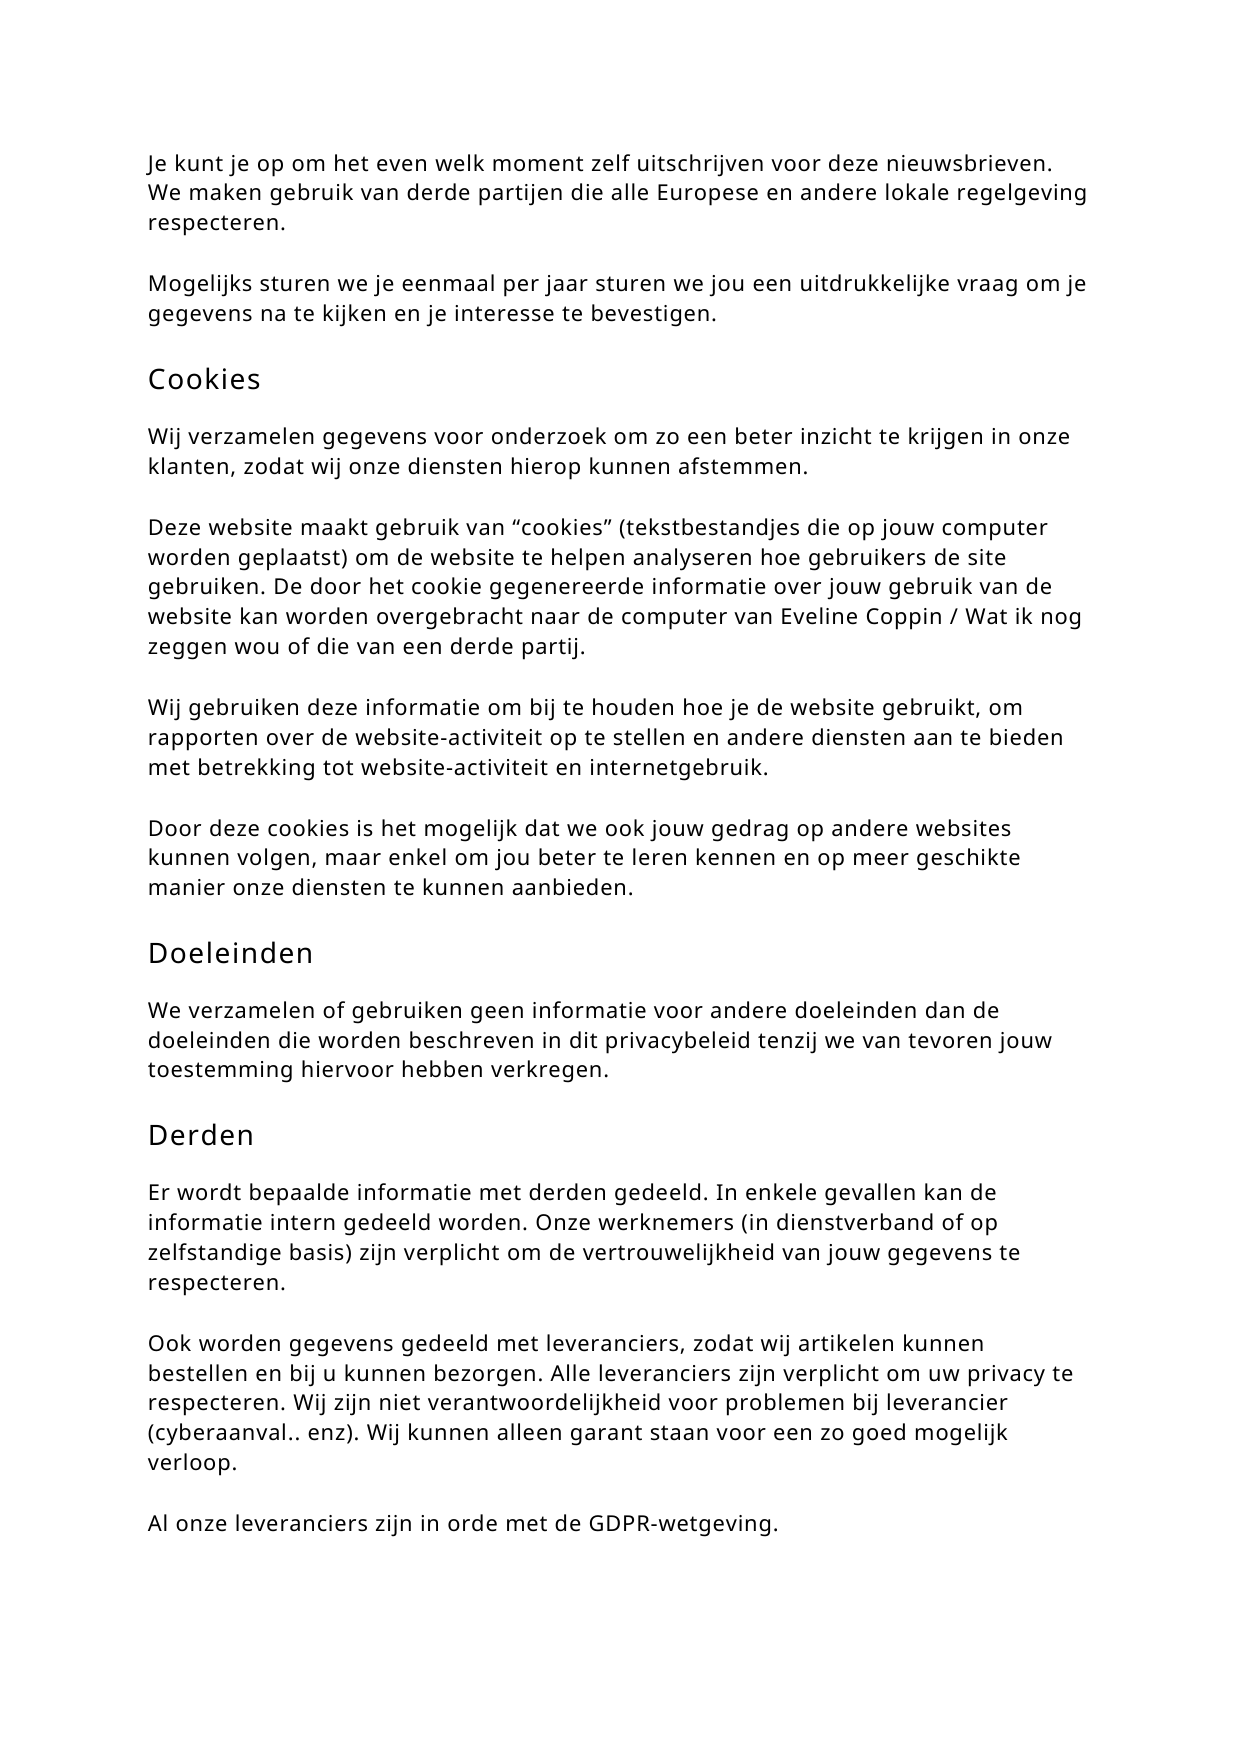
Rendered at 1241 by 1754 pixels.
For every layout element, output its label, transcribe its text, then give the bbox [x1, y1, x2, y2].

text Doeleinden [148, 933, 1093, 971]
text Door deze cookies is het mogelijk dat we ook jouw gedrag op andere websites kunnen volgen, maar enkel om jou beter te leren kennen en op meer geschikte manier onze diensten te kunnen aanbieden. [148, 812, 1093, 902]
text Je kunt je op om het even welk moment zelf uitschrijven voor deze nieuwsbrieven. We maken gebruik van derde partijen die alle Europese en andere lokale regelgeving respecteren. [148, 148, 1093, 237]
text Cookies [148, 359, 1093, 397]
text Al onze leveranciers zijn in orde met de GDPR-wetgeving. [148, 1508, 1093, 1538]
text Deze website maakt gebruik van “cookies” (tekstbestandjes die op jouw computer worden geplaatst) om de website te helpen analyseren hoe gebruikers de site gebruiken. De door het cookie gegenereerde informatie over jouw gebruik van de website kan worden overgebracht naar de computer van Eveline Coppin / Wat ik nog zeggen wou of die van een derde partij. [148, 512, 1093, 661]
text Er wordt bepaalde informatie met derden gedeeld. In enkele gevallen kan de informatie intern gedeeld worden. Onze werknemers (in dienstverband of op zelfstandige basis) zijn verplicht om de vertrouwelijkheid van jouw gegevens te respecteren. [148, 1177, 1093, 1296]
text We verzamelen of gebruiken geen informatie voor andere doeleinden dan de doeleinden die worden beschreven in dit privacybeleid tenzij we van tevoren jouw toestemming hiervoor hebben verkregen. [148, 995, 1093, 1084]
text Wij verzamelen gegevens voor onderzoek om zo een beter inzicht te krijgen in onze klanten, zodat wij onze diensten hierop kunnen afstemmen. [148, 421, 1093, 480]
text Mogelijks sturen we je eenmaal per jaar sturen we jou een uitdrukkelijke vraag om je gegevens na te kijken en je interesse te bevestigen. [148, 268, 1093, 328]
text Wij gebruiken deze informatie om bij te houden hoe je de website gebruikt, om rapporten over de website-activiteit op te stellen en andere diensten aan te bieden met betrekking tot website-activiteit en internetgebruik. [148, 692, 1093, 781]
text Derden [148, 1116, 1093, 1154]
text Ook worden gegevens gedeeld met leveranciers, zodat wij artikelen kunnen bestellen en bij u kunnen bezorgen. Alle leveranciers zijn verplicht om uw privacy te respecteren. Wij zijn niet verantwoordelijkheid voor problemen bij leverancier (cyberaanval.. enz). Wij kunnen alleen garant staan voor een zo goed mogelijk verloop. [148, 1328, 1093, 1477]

_ _ _ _ _ _ _

Exercise prompt:
All of the material should be written out again exactly, apart from the pictures.

Response:
Rendered at 1241 by 1754 pixels.
For every layout element, output its label, transcribe its text, then give the bbox [x1, y1, x2, y2].

text Doeleinden [148, 933, 1093, 971]
text Door deze cookies is het mogelijk dat we ook jouw gedrag op andere websites kunnen volgen, maar enkel om jou beter te leren kennen en op meer geschikte manier onze diensten te kunnen aanbieden. [148, 812, 1093, 902]
text Je kunt je op om het even welk moment zelf uitschrijven voor deze nieuwsbrieven. We maken gebruik van derde partijen die alle Europese en andere lokale regelgeving respecteren. [148, 148, 1093, 237]
text Cookies [148, 359, 1093, 397]
text Al onze leveranciers zijn in orde met de GDPR-wetgeving. [148, 1508, 1093, 1538]
text Deze website maakt gebruik van “cookies” (tekstbestandjes die op jouw computer worden geplaatst) om de website te helpen analyseren hoe gebruikers de site gebruiken. De door het cookie gegenereerde informatie over jouw gebruik van de website kan worden overgebracht naar de computer van Eveline Coppin / Wat ik nog zeggen wou of die van een derde partij. [148, 512, 1093, 661]
text Er wordt bepaalde informatie met derden gedeeld. In enkele gevallen kan de informatie intern gedeeld worden. Onze werknemers (in dienstverband of op zelfstandige basis) zijn verplicht om de vertrouwelijkheid van jouw gegevens te respecteren. [148, 1177, 1093, 1296]
text We verzamelen of gebruiken geen informatie voor andere doeleinden dan de doeleinden die worden beschreven in dit privacybeleid tenzij we van tevoren jouw toestemming hiervoor hebben verkregen. [148, 995, 1093, 1084]
text Wij verzamelen gegevens voor onderzoek om zo een beter inzicht te krijgen in onze klanten, zodat wij onze diensten hierop kunnen afstemmen. [148, 421, 1093, 480]
text Mogelijks sturen we je eenmaal per jaar sturen we jou een uitdrukkelijke vraag om je gegevens na te kijken en je interesse te bevestigen. [148, 268, 1093, 328]
text Wij gebruiken deze informatie om bij te houden hoe je de website gebruikt, om rapporten over de website-activiteit op te stellen en andere diensten aan te bieden met betrekking tot website-activiteit en internetgebruik. [148, 692, 1093, 781]
text Derden [148, 1116, 1093, 1154]
text Ook worden gegevens gedeeld met leveranciers, zodat wij artikelen kunnen bestellen en bij u kunnen bezorgen. Alle leveranciers zijn verplicht om uw privacy te respecteren. Wij zijn niet verantwoordelijkheid voor problemen bij leverancier (cyberaanval.. enz). Wij kunnen alleen garant staan voor een zo goed mogelijk verloop. [148, 1328, 1093, 1477]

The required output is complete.